Allerdings übernahmen die Krankenkassen damals die Kosten von etwa 3.000 Euro für diesen Test nicht. Annegret T. entschließt sich daher, den Test selbst zu bezahlen. Im Juni 2019 verkündet der Gemeinsame Bundesausschuss, dass dieser Test als Kassenleistung in den Katalog erstattungsfähiger Leistungen aufgenommen wird. Im Streit mit der Krankenkasse versucht Annegret T. nun, das Geld für den Test nachträglich erstattet zu bekommen.
Antrag stellen
„Dieser Streit kann viel leichter gewonnen werden, wenn vor der Behandlung ein entsprechender Antrag bei der Kasse eingereicht wird“, sagt Sascha Pfingsttag, Fachanwalt für Sozialrecht in Reutlingen. „Denn wer die Behandlung beginnt und bezahlt, ohne einen Antrag gestellt zu haben, verliert meist den Anspruch auf Erstattung.“
Dieser Antrag könne formlos an die Kasse mit der entsprechenden Verordnung, Rezept oder mit der ausführlichen Therapieempfehlung des Arztes gestellt werden.
Verfahren
Wird dem Antrag entsprochen, erhalten die Patienten den sogenannten Kostenerstattungsbescheid. Wird dem Antrag nicht stattgegeben, können die Patienten Widerspruch einlegen. „Das ist der Zeitpunkt, an dem ein spezialisierter Anwalt eingeschaltet werden sollte“, rät Pfingsttag. „Denn nun müssen die Gesetzeslage, Urteile, Kommentare und dergleichen genau geprüft und beurteilt werden. Nur dann kann ein Widerspruch fundiert begründet und die sogenannte subjektive Erforderlichkeit nachgewiesen werden.“
Dieser Verfahrensschritt kostet die Patienten im Schnitt etwa 380 Euro Anwaltsgebühren.

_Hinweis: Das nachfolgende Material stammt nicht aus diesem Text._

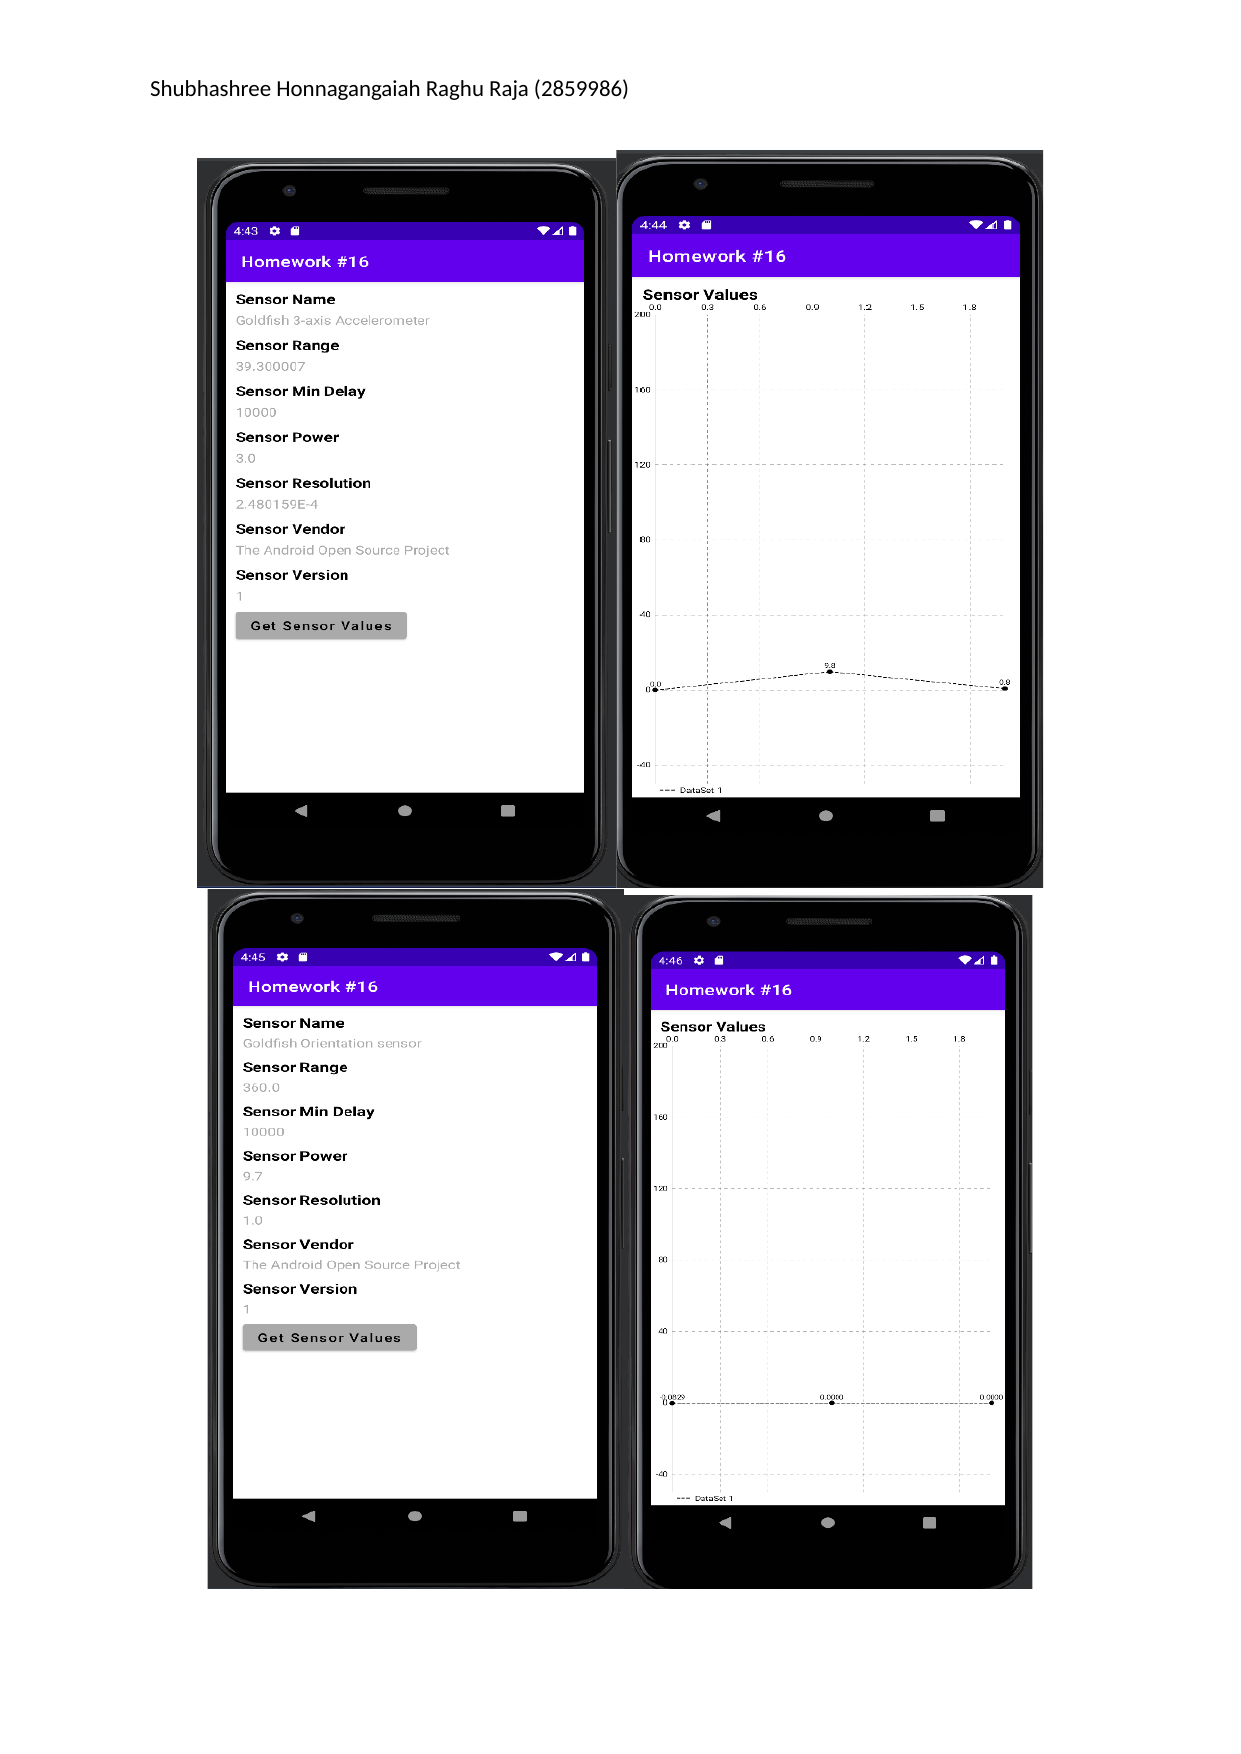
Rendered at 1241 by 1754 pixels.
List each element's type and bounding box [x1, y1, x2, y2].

picture [197, 150, 1044, 888]
picture [207, 889, 1033, 1589]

Im Zweifel müssen Patienten die Leistungen selbst bezahlen und um die Erstattung weiter streiten.
Welcher Anwalt ist der richtige?
Grundsätzlich gilt bei der Wahl eines Rechtsbeistandes: Die einzelnen Rechtsgebiete sind mittlerweile so undurchschaubar geworden, dass selbst Fachleute nicht auf allen Rechtsgebieten sattelfest sein können. Deshalb ist es wichtig, einen Fachanwalt für Sozialrecht auszuwählen. Wo es solche Fachanwälte gibt, erfährt man in den jeweiligen regionalen Rechtsanwaltskammern.
Fiktion
Seit dem Jahr 2013 gilt die „Genehmigungsfiktion“ für Anträge, die ein Versicherter bei seiner Kasse stellt. Dies bedeutet, dass ein Antrag als genehmigt gilt, wenn er innerhalb von drei Wochen nicht abgelehnt bzw. darüber nicht entschieden wird. In besonders schwierigen Fragestellungen gelten fünf Wochen.
„Wir sprechen dabei von der Genehmigung bei nicht fristgerechter Entscheidung. Das heißt, wenn die Krankenkasse innerhalb dieser Fristen die Entscheidung nicht bekannt gibt, kann der Patient die Behandlung beginnen. Die Kosten werden dann dem Arzt oder Patienten erstattet“, sagt Pfingsttag. „Diese Vorschriften haben die Verfahren zugunsten der Patienten stark beschleunigt.“
Diagnosen
Auch für Diagnosen gilt dieses Verfahren aus Antragsstellung, Genehmigungsfiktion und Widerspruchsrecht. Das Sozialgericht in Karlsruhe führt hierzu aus: Versicherte können unter den Voraussetzungen grundrechtsorientierter Leistungsauslegung auch noch nicht allgemein anerkannte Untersuchungsmethoden beanspruchen, um Therapieentscheidungen vorzubereiten.
„Aus der Erfahrung heraus kann ich bestätigen, dass sich ein Widerspruchsverfahren und auch ein einstweiliges Rechtsschutzverfahren mithilfe eines Anwaltes oft bezahlt macht“, betont Pfingsttag.